The Right to Buy has helped to make the current housing crisis what it is.
For those who will never see the inside of a council home or don’t know what the Right to Buy is, here are a few fun facts:
- Margaret Thatcher’s Conservative government launched the Right to Buy Policy in 1980.
- Right to Buy forced local authorities to sell their properties to existing tenants at a heavily discounted price.
- The government banned councils from using the money from the sale of housing stock to build new housing.
- Half the proceeds of the sales were paid to the local authorities, but they were restricted to spending the money to reduce their debt until it was cleared, rather than being able to spend it on building more homes.
- It was well know that Mrs Thatcher was not a fan of council housing.
- More than two million homes were sold under Right to Buy between 1980 and 1995.
- Homeless households in England during the 1980s, trebled from approximately 55,000 (1980) to 165,000 in 1990.
- Labour realised that scrapping the Right to Buy policy would lose votes instead, when they came to power in 1997 they reduced the maximum discount from £50,000 to £38,000 in 1999. This helped to slow down the number of tenants buying their homes.
- Labour also reduced the proportion of Capital Receipts from sales of council housing that local authorities were required to retain, releasing £3 billion.
- By 2002, many people were warning that Right to Buy was making the developing housing crisis worse in many areas.

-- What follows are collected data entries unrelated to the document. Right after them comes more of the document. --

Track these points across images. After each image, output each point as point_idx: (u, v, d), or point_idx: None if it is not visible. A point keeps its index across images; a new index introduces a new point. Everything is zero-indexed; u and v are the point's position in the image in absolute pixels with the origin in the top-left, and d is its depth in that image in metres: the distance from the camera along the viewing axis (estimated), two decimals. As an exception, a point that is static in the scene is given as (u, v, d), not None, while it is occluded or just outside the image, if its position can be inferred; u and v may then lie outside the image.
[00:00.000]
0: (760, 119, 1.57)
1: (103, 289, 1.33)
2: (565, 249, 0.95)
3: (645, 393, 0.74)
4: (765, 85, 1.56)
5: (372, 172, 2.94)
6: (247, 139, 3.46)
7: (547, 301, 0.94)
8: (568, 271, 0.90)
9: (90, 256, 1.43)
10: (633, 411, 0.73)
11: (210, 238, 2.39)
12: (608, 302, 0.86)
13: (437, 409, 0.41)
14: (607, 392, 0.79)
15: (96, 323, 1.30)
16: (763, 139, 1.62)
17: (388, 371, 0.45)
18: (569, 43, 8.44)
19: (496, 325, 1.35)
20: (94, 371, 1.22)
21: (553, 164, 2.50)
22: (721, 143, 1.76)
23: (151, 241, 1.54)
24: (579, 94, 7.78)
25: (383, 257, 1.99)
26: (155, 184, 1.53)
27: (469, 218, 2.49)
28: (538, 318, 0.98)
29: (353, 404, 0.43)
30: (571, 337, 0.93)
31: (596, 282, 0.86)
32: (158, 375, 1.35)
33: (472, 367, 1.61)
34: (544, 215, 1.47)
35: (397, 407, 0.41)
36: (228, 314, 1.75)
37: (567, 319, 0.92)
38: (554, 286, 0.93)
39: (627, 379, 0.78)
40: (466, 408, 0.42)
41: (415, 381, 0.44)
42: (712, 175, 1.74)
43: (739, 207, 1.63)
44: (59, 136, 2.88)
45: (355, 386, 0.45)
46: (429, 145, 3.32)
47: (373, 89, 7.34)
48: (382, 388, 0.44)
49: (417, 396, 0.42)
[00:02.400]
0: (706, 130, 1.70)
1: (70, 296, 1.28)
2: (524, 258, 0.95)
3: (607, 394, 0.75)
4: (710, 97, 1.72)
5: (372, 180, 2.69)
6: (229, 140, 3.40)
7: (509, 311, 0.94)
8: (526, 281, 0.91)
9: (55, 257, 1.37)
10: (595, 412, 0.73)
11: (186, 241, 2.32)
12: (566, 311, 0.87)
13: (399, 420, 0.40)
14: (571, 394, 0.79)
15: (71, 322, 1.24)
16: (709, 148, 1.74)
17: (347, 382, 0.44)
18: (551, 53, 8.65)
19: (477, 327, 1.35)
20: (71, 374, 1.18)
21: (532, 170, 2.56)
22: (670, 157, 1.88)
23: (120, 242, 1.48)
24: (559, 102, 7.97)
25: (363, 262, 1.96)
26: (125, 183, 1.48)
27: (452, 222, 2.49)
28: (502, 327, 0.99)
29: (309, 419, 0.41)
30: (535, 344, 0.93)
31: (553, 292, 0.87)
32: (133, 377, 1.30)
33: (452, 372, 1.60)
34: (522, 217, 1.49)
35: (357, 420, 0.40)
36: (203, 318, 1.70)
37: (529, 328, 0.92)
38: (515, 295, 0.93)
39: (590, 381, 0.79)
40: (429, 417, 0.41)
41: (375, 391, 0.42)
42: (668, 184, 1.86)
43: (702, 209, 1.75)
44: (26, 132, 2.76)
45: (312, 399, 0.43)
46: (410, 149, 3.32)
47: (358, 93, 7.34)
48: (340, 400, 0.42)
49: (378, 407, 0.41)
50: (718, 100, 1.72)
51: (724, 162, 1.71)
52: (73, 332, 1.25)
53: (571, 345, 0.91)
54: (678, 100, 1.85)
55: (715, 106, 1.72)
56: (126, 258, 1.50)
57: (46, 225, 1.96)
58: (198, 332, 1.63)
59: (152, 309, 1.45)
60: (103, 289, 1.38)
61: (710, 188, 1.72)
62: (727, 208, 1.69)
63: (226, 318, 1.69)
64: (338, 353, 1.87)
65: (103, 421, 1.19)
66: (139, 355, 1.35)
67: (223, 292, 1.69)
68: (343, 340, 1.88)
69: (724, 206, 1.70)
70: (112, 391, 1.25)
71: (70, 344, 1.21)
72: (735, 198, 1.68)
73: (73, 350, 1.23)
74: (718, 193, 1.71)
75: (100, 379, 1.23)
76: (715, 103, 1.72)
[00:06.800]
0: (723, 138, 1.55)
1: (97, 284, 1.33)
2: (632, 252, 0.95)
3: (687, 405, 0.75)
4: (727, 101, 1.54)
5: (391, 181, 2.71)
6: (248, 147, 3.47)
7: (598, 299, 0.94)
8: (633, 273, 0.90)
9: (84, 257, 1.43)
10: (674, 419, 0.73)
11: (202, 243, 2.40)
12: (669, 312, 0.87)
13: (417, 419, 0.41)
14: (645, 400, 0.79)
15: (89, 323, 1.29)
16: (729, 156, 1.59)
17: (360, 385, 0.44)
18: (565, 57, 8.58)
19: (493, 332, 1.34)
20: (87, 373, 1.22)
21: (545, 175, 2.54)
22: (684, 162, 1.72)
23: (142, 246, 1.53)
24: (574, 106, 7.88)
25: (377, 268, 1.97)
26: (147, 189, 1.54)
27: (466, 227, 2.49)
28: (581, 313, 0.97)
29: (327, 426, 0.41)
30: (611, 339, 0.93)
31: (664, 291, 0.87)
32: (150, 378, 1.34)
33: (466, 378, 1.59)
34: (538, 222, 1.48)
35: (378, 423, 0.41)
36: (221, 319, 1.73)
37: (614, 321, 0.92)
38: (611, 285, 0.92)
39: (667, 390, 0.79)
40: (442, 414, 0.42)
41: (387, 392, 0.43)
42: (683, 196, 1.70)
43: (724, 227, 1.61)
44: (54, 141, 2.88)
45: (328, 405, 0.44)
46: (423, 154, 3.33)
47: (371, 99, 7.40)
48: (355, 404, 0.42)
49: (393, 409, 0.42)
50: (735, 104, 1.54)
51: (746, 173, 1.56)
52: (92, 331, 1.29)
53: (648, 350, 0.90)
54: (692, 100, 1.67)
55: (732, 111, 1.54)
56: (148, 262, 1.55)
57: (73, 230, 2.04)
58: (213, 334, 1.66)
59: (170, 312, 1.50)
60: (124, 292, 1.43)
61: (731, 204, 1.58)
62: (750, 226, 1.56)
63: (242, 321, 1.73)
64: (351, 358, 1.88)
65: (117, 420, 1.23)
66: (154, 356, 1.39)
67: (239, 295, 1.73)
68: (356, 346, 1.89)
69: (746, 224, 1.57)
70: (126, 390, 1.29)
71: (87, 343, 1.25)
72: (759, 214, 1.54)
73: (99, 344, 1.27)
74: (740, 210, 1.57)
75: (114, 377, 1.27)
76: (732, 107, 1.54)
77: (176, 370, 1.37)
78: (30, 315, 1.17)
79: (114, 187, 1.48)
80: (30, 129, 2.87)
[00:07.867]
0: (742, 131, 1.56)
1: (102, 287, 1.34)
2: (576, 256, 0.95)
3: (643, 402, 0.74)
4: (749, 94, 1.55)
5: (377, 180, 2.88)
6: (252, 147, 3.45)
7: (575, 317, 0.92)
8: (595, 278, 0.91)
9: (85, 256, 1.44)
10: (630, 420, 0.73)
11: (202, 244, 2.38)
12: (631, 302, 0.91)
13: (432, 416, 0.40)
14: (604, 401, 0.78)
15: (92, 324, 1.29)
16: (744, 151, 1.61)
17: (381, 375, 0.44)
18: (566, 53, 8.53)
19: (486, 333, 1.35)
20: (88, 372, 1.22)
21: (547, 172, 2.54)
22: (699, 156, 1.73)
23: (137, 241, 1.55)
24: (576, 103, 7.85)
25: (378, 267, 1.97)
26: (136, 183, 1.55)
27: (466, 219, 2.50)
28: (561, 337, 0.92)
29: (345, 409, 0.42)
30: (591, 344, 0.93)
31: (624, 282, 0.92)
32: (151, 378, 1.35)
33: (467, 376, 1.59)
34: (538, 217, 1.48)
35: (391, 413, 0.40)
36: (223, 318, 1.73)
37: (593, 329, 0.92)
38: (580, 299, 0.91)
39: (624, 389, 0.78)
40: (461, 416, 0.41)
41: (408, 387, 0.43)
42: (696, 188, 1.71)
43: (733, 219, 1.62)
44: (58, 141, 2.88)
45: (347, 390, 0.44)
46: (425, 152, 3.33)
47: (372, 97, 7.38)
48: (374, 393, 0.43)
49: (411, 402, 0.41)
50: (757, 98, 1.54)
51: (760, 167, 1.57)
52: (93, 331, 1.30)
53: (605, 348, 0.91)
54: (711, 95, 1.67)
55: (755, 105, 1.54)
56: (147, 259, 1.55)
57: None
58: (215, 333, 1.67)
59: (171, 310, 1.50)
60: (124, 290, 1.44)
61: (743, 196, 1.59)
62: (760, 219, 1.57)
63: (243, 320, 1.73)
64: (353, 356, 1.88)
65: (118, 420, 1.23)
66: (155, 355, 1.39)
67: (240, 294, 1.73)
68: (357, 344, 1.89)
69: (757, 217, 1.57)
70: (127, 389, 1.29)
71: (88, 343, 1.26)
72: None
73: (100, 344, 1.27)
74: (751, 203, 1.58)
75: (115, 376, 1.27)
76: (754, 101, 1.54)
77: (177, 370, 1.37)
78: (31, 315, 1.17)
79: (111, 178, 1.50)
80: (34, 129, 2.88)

The policy was diminishing the stock of affordable housing, making it harder for many to get on to the housing ladder.
- Local authorities are frequently forced to rent their former homes back at market rates to discharge their statutory homelessness duties.

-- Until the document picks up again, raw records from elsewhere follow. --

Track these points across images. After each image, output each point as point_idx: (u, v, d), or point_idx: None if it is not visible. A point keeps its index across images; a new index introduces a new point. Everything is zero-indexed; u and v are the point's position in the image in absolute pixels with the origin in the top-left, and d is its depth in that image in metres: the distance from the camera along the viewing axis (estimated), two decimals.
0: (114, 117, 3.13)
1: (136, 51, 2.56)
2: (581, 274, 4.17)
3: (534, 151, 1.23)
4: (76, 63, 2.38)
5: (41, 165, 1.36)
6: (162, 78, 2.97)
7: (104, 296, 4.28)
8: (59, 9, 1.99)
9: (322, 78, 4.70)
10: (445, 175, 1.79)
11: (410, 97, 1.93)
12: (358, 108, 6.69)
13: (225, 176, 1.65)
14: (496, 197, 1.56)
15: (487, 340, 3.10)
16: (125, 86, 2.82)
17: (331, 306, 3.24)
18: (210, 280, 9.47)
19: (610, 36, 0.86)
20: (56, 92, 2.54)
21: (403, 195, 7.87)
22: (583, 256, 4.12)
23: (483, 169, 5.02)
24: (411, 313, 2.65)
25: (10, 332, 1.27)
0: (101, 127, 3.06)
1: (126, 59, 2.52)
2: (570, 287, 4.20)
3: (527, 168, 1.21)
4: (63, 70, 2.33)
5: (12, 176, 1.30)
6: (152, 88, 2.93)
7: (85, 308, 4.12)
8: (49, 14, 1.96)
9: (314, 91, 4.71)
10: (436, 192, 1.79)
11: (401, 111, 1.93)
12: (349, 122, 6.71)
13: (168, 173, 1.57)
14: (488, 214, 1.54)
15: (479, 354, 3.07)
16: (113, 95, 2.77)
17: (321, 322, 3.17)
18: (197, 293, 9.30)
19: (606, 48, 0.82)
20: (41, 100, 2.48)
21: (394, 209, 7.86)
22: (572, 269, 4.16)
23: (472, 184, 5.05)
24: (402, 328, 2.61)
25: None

- In 2000-2001, 53,000 homes were sold under Right to Buy, but only 18,000 new affordable homes were built.
- David Cameron launched a revamped version of Right to Buy in 2012 increasing the cap on the maximum discount to £75,000 or £100,000 for London. This meant a quadrupling of the discount in London and a trebling for most parts of Britain.
- In 2012 ministers pledged that every home sold would be replaced. For the first time, the receipts from additional Right to Buy sales would be used to support the funding of new affordable homes for rent on a ‘one for one’ basis. They claimed this would deliver up to 100,000 new homes and support 200,000 jobs.
- In fact, only one is being replaced for every five sold and the replacements are mostly unaffordable “affordable “ homes, not the social rented homes that have been lost.
- Taxpayers help to fund council homes.
- Taxpayers help to subsidise the massive discounts offered to tenants.
- Following a Freedom of Information request by the Mirror it was revealed that a third of ex-council homes are now owned by rich landlords.